*** Opening RECORDS PROVIDED ***

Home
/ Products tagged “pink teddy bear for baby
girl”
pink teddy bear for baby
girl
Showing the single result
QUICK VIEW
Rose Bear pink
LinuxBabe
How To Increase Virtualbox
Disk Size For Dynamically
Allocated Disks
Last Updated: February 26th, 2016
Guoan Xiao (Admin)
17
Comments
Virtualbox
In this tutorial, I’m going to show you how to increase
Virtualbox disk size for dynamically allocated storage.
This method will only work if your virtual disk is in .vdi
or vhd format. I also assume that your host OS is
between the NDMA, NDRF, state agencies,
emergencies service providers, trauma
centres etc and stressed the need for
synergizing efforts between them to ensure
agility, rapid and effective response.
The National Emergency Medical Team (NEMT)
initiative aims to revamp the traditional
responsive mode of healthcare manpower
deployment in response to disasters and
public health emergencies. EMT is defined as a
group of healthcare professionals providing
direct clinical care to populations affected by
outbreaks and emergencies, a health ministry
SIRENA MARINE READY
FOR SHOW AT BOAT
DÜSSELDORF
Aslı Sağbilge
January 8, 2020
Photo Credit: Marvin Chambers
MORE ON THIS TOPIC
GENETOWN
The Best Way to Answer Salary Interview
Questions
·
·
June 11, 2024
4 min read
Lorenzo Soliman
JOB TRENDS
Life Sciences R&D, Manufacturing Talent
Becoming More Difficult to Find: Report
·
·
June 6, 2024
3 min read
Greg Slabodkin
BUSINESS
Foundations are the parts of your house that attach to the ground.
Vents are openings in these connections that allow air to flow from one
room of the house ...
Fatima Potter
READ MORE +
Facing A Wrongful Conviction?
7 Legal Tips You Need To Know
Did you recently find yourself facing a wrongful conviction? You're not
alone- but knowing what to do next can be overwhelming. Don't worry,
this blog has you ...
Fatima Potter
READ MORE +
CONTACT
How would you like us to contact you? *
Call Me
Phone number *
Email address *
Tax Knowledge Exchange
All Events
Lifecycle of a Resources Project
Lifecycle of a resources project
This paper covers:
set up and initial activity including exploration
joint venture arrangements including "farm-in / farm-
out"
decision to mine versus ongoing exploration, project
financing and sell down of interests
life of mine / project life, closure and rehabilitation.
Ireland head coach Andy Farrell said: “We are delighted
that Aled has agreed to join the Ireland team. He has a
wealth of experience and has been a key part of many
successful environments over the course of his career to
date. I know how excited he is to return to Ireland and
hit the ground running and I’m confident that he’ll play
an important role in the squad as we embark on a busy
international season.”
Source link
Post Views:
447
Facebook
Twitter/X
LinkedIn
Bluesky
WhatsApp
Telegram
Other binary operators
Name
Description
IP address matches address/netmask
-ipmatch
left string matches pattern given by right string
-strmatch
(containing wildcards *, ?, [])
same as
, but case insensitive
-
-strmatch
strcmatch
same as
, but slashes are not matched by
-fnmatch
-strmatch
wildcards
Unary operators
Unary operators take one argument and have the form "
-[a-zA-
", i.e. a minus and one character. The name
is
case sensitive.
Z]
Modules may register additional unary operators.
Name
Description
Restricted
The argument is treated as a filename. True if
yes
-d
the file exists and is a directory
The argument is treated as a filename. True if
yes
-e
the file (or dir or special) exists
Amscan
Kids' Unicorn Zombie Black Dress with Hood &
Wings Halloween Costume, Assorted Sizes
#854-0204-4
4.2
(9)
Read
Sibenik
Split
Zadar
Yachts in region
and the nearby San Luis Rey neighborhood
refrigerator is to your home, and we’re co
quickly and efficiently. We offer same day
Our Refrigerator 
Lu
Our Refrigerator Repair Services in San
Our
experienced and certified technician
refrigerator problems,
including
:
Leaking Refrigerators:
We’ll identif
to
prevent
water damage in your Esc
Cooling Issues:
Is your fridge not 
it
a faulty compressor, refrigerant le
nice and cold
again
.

*** Closing RECORDS PROVIDED ***

Write out the lines of the listing from the one with "left string matches" to the very end, inclusive, exactly as they appear and with nothing added.

left string matches pattern given by right string
-strmatch
(containing wildcards *, ?, [])
same as
, but case insensitive
-
-strmatch
strcmatch
same as
, but slashes are not matched by
-fnmatch
-strmatch
wildcards
Unary operators
Unary operators take one argument and have the form "
-[a-zA-
", i.e. a minus and one character. The name
is
case sensitive.
Z]
Modules may register additional unary operators.
Name
Description
Restricted
The argument is treated as a filename. True if
yes
-d
the file exists and is a directory
The argument is treated as a filename. True if
yes
-e
the file (or dir or special) exists
Amscan
Kids' Unicorn Zombie Black Dress with Hood &
Wings Halloween Costume, Assorted Sizes
#854-0204-4
4.2
(9)
Read
Sibenik
Split
Zadar
Yachts in region
and the nearby San Luis Rey neighborhood
refrigerator is to your home, and we’re co
quickly and efficiently. We offer same day
Our Refrigerator 
Lu
Our Refrigerator Repair Services in San
Our
experienced and certified technician
refrigerator problems,
including
:
Leaking Refrigerators:
We’ll identif
to
prevent
water damage in your Esc
Cooling Issues:
Is your fridge not 
it
a faulty compressor, refrigerant le
nice and cold
again
.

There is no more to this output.